Questions: Local Polynomial Regression and Bandwidth Selection
5 questions to test your understanding
Score: 0 / 5
Question 1 Multiple Choice
A researcher doubles the bandwidth in a local linear regression. What is the most likely effect on the resulting estimates?
AVariance increases and bias decreases, because more data points are used for each estimate
BVariance decreases and bias increases, because the local polynomial must approximate the true function over a wider range
CBoth variance and bias decrease, because more data always improves estimation
DThe estimates are unaffected, because local polynomial regression automatically adjusts for bandwidth changes
This is the fundamental bias-variance tradeoff in local polynomial regression. A larger bandwidth borrows more observations, reducing variance (the estimate is less noisy). But it also forces the local polynomial to approximate the true function over a wider range — if the true function curves, the locally linear fit will be systematically off, introducing bias. Doubling bandwidth doesn't uniformly improve estimates; it trades one error source for another. Optimal bandwidth minimizes total mean squared error, balancing these forces.
Question 2 Multiple Choice
In a regression discontinuity design, why is local linear regression (degree 1) preferred over local constant regression (degree 0) near the cutoff?
ALocal linear uses more observations, reducing variance at the boundary
BLocal constant has worse boundary behavior because it cannot capture the slope of the true function, introducing upward bias at the edges of the support
CLocal linear automatically selects the optimal bandwidth, while local constant requires manual tuning
DLocal constant regression is biased everywhere, not just at boundaries
Local constant regression (fitting a local mean) suffers from boundary bias: at the edge of the data support, observations exist only on one side, so the local mean is pulled toward the interior. Local linear regression fits a slope as well as an intercept, which allows the fit to extrapolate more accurately to the boundary by accounting for the function's direction of travel. In RD designs, the key quantity is the fitted value at the cutoff (a boundary point), making this distinction critical.
Question 3 True / False
A wider bandwidth in local polynomial regression usually produces a better estimate because it uses more data.
TTrue
FFalse
Answer: False
Using more data is not inherently better when the data farther away contains misleading information for the target estimate.

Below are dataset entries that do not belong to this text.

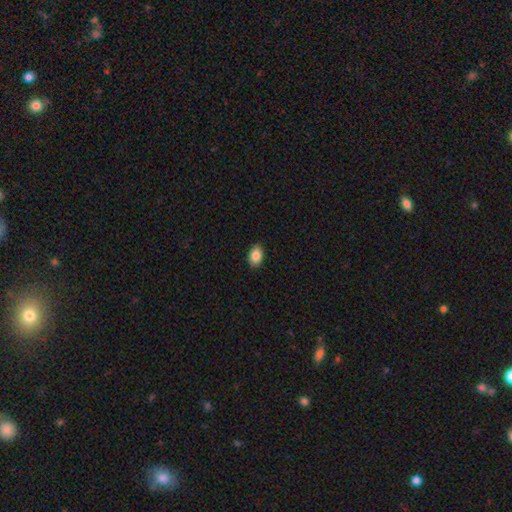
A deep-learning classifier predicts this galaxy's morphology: smooth-or-featured: smooth: 87% | star or artifact: 7% | featured or disk: 5%
  how-rounded: in between: 86% | round: 13% | cigar-shaped: 1%
  merging: none: 89% | minor disturbance: 8% | major disturbance: 2% | merger: 1%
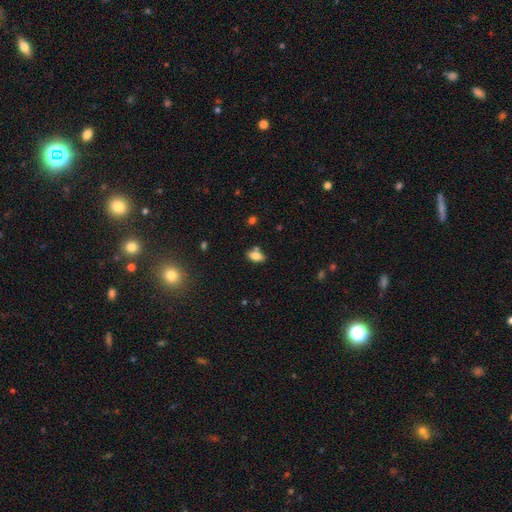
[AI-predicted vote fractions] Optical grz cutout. It shows a smooth galaxy with no disk features (77%) that is in between round and cigar-shaped (88%). Merging: none (69%).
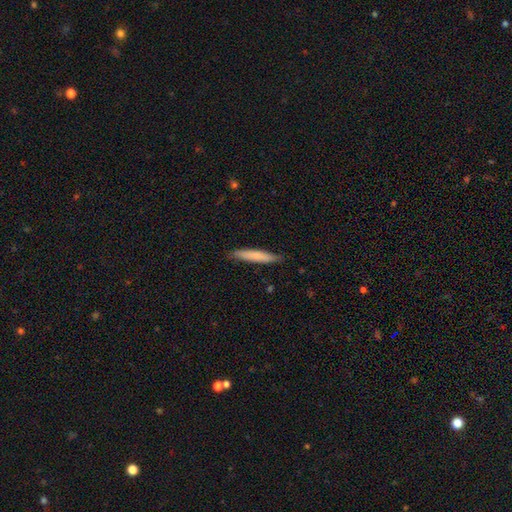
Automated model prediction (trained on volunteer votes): Smooth or featured? Predicted: smooth (p=0.75). How rounded? Predicted: cigar-shaped (p=0.93). Merging? Predicted: none (p=0.86).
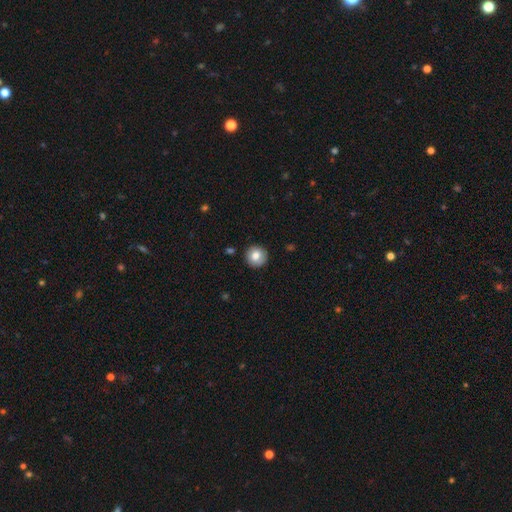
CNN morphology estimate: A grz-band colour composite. It shows a smooth galaxy with no disk features (80%) that is round (95%). Merging: none (91%).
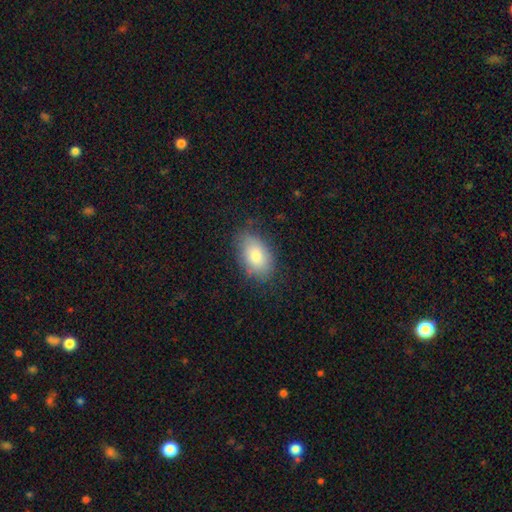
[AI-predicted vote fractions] Overall: smooth (82%). How rounded: in between (90%). Merging: none (76%).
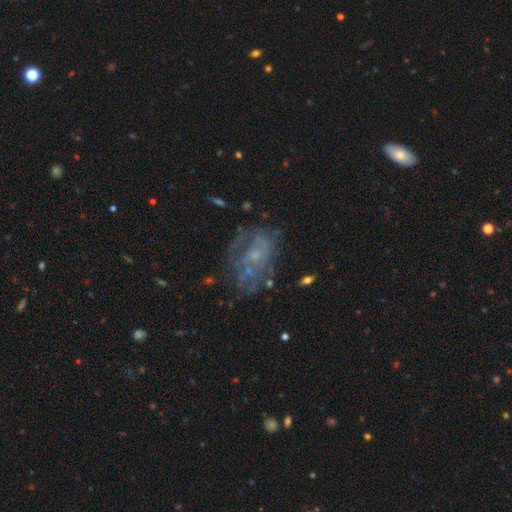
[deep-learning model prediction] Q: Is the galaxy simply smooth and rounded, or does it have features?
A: featured or disk — 62%.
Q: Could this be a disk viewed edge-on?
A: no — 96%.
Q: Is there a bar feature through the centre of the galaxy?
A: no — 78%.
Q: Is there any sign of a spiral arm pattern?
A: no — 52%.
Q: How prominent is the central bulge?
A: small — 62%.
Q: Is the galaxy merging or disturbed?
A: none — 56%.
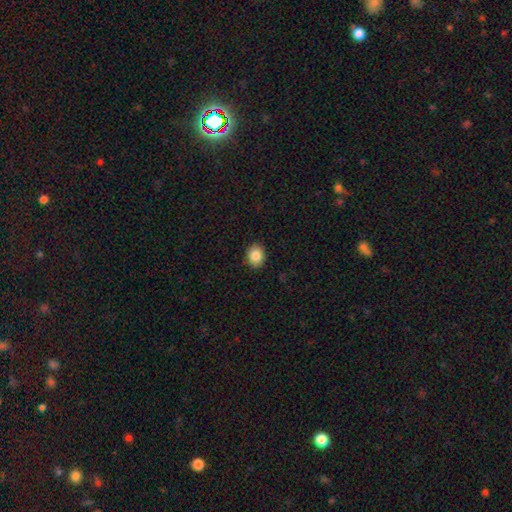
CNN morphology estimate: Smooth or featured: smooth — 85% (star or artifact — 9%)
How rounded: round — 52% (in between — 47%)
Merging: none — 89% (minor disturbance — 8%)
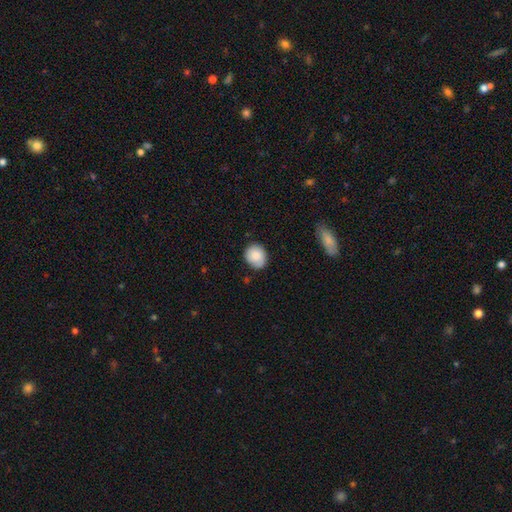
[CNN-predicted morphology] Smooth or featured? smooth (81%)
How rounded? round (68%)
Merging? none (76%)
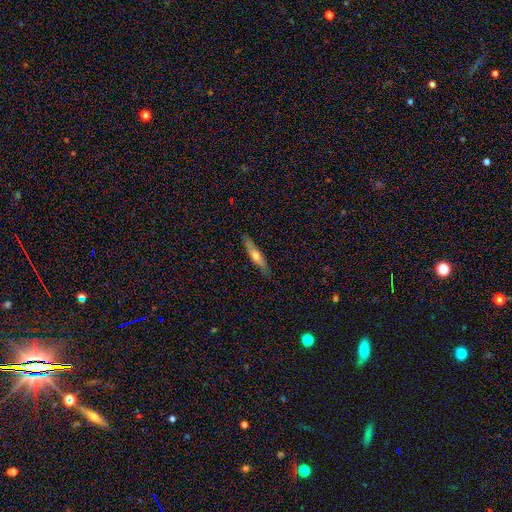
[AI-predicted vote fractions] Morphology: type=smooth (52%); roundness=cigar-shaped (87%); merging=none (86%).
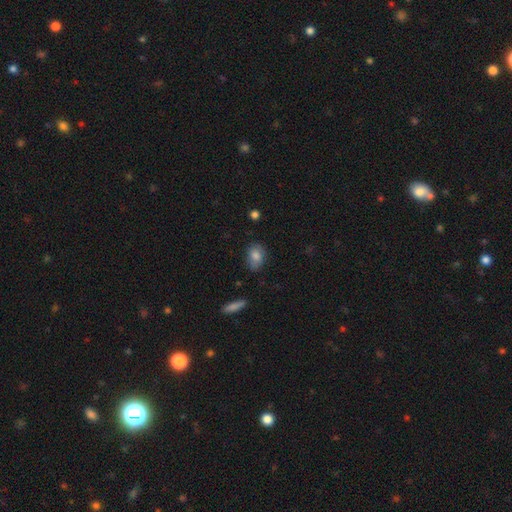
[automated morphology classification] A smooth galaxy with no disk features (81%) that is in between round and cigar-shaped (81%).

Vote fractions:
- Smooth or featured? smooth: 81% / featured or disk: 11% / star or artifact: 8%
- How rounded? in between: 81% / round: 17% / cigar-shaped: 2%
- Merging? none: 74% / minor disturbance: 20% / major disturbance: 4% / merger: 2%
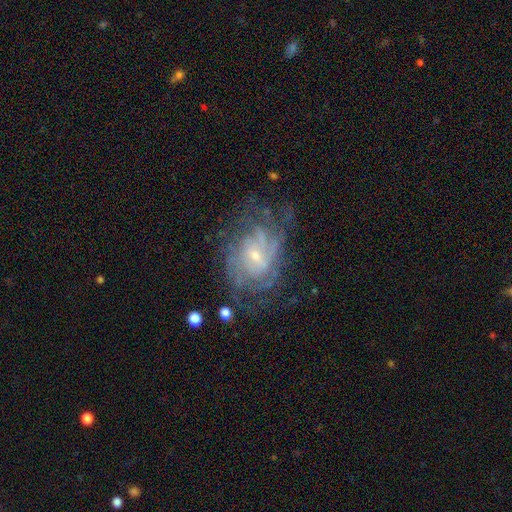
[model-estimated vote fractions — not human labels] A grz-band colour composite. It shows a featured or disk galaxy (82%) with no bar (48%), tight (54%) spiral arms (89%) and a small central bulge (71%). Merging: none (62%).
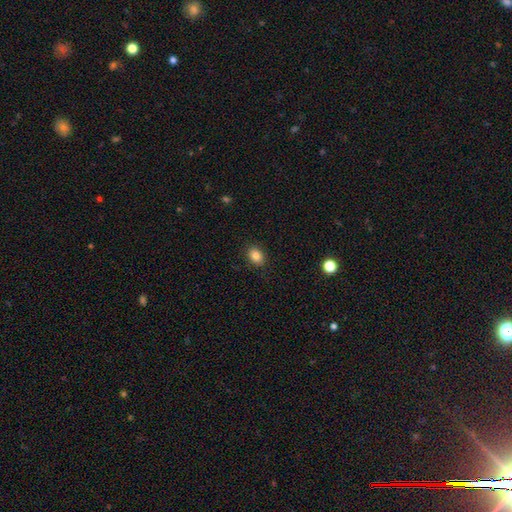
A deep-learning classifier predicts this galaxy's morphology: smooth 85%, star or artifact 10%, featured or disk 6%. Down the decision tree: how rounded — in between (67%); merging — none (87%).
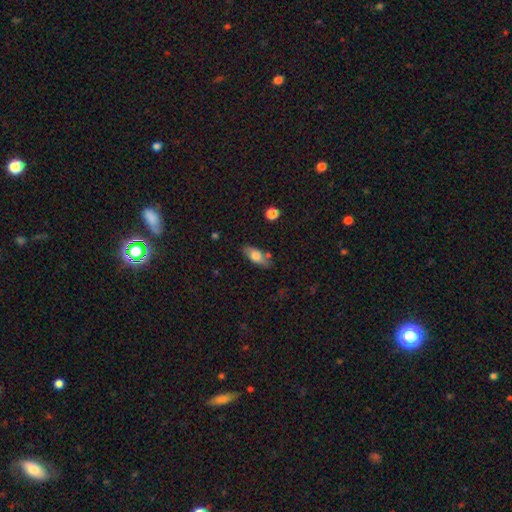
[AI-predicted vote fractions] Smooth or featured? smooth (70%)
How rounded? in between (78%)
Merging? none (76%)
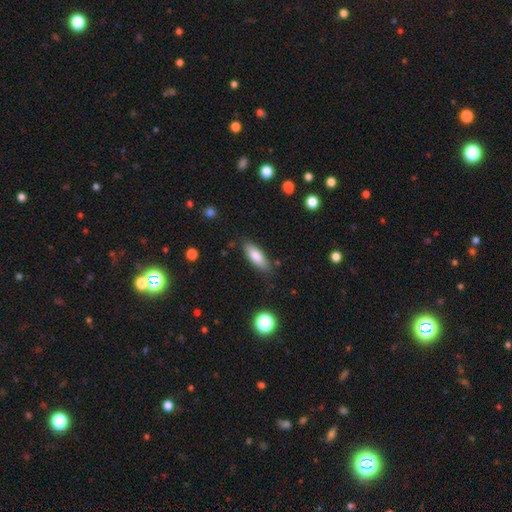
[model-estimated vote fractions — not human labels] Smooth or featured?
  - smooth: 79% *
  - featured or disk: 14%
  - star or artifact: 7%
How rounded?
  - in between: 62% *
  - cigar-shaped: 36%
  - round: 2%
Merging?
  - none: 82% *
  - minor disturbance: 13%
  - major disturbance: 3%
  - merger: 2%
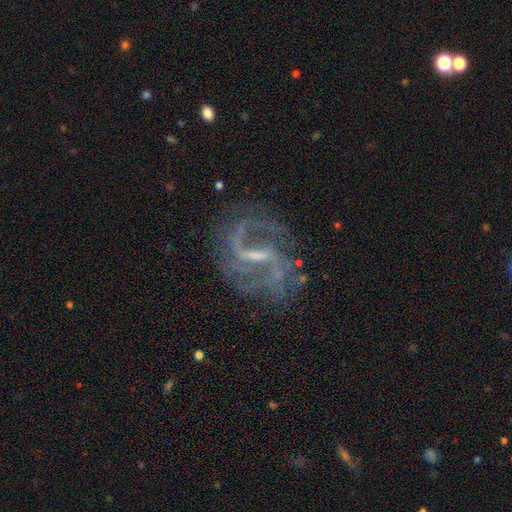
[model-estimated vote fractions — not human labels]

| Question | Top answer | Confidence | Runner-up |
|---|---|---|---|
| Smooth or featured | featured or disk | 88% | star or artifact (8%) |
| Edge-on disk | no | 97% | yes (3%) |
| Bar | weak | 49% | strong (41%) |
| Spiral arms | yes | 95% | no (5%) |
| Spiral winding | medium | 46% | loose (42%) |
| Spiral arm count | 2 | 77% | can't tell (8%) |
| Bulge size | small | 45% | none (31%) |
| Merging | none | 67% | minor disturbance (17%) |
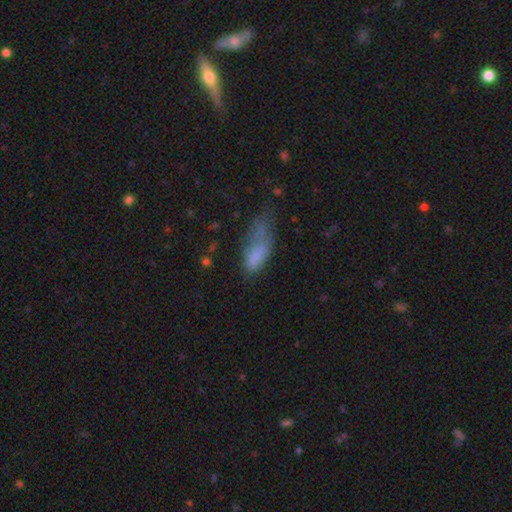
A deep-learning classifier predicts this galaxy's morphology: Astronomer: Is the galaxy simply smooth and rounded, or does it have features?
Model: smooth — 71%.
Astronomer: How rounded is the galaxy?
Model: in between — 76%.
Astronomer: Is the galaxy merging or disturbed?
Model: major disturbance — 41% (runner-up: minor disturbance, 29%).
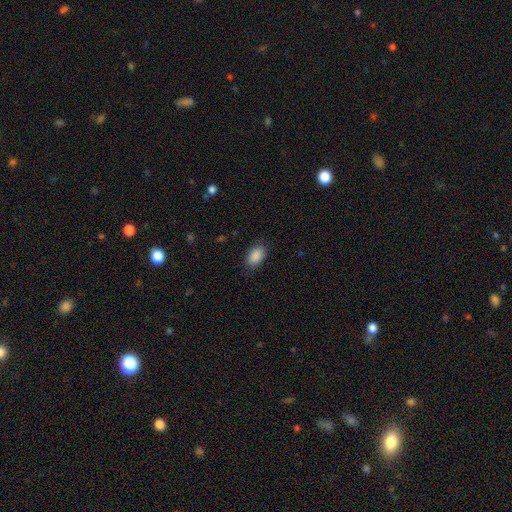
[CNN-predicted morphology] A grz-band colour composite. It shows a smooth galaxy with no disk features (90%) that is in between round and cigar-shaped (90%). Merging: none (85%).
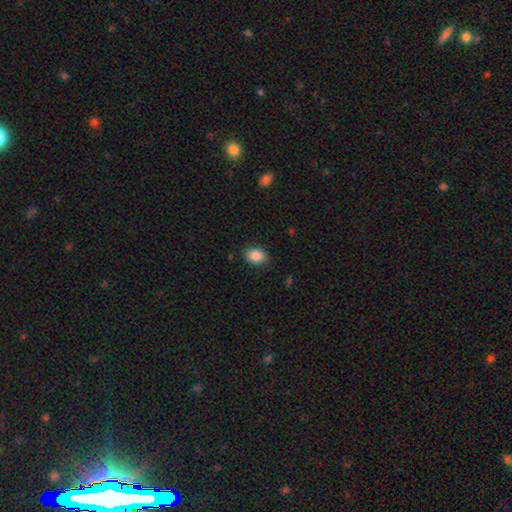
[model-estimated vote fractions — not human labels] Morphology: type=smooth (87%); roundness=in between (70%); merging=none (87%).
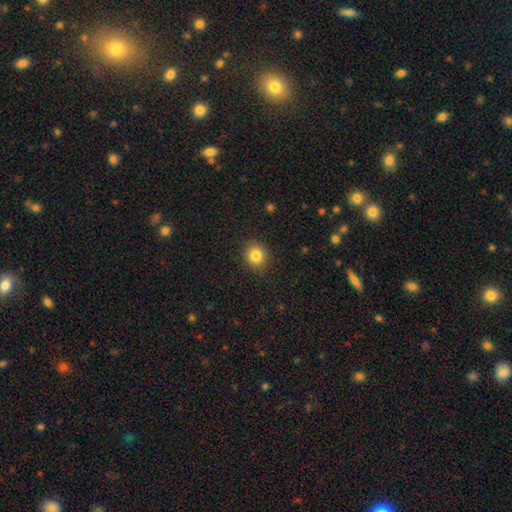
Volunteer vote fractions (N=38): Smooth or featured?
  - smooth: 87% *
  - star or artifact: 8%
  - featured or disk: 5%
How rounded?
  - round: 67% *
  - in between: 33%
  - cigar-shaped: 0%
Merging?
  - none: 97% *
  - minor disturbance: 3%
  - major disturbance: 0%
  - merger: 0%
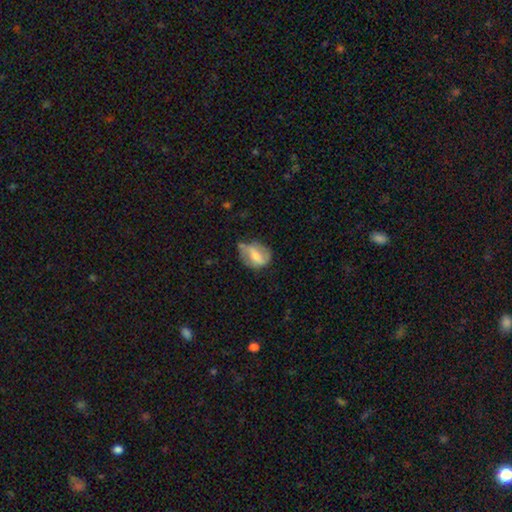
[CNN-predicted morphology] Smooth or featured? Predicted: featured or disk (p=0.52). Edge-on disk? Predicted: no (p=0.96). Merging? Predicted: none (p=0.48).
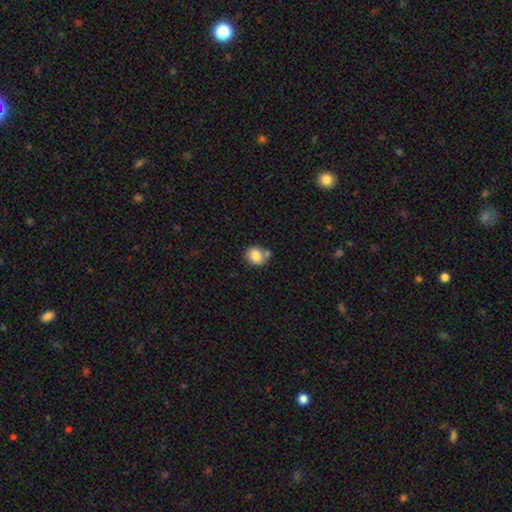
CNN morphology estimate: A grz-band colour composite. It shows a smooth galaxy with no disk features (82%) that is round (71%). Merging: none (59%).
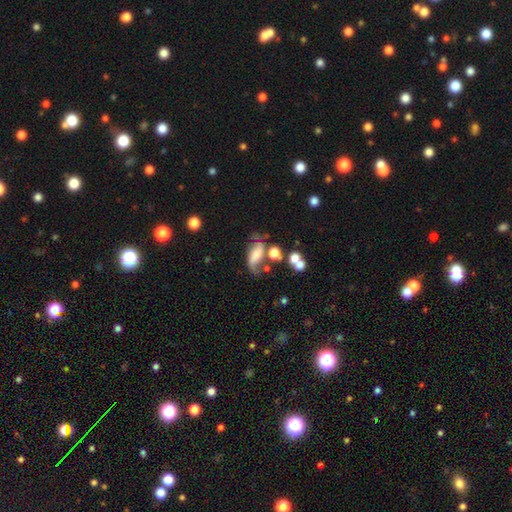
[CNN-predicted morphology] Overall: featured or disk (51%; smooth 38%). Edge-on disk: no (91%). Merging: none (37%; major disturbance 23%).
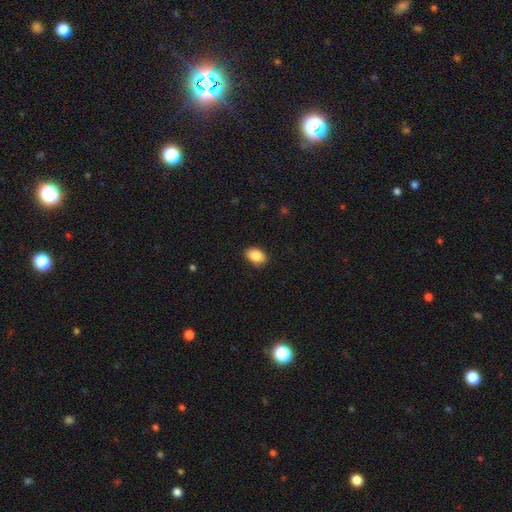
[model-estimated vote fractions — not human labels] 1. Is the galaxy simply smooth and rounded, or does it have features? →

A wider bandwidth forces the local polynomial to approximate the true function over a larger range. If the true conditional expectation function is nonlinear, a wide-bandwidth local linear fit will be systematically biased toward a straight-line approximation. The optimal bandwidth explicitly trades variance reduction against bias increase — there is a bandwidth that minimizes MSE, and going beyond it increases total error even as variance keeps falling.
Question 4 True / False
Local polynomial regression fits a separate polynomial in a neighborhood around each evaluation point, rather than fitting a single polynomial to the entire dataset.
TTrue
FFalse
Answer: True
This is the defining feature of local polynomial regression and what makes it nonparametric. For each evaluation point x₀, the method collects nearby observations (within bandwidth h), weights them by a kernel function, and fits a polynomial to that local subset. A different polynomial is fit at each x₀, so the resulting curve can flex to match the local shape of the data everywhere. This contrasts with global polynomial regression, which fits a single function to all observations and imposes a rigid global shape.
Question 5 Short Answer
Explain the bias-variance tradeoff in bandwidth selection for local polynomial regression. What happens as bandwidth shrinks toward zero, and what happens as it grows very large?
Think about your answer, then reveal below.
Model answer: As bandwidth shrinks toward zero, each local fit uses only observations very close to the evaluation point — variance explodes (tiny sample, noisy estimate) but bias approaches zero (no need to extrapolate across a wide range). As bandwidth grows very large, the local fit incorporates most of the data — variance falls but bias grows, because the local polynomial must approximate the true function over a wide range where it may curve significantly. Optimal bandwidth sits between these extremes, minimizing mean squared error = bias² + variance.
This tradeoff appears throughout nonparametric statistics and machine learning (e.g., the choice of k in k-nearest neighbors, or the kernel bandwidth in kernel density estimation). The insight is that adding observations near the target reduces noise but adding distant observations introduces approximation error. Cross-validation and plug-in methods find bandwidth by estimating where the bias² + variance curve reaches its minimum.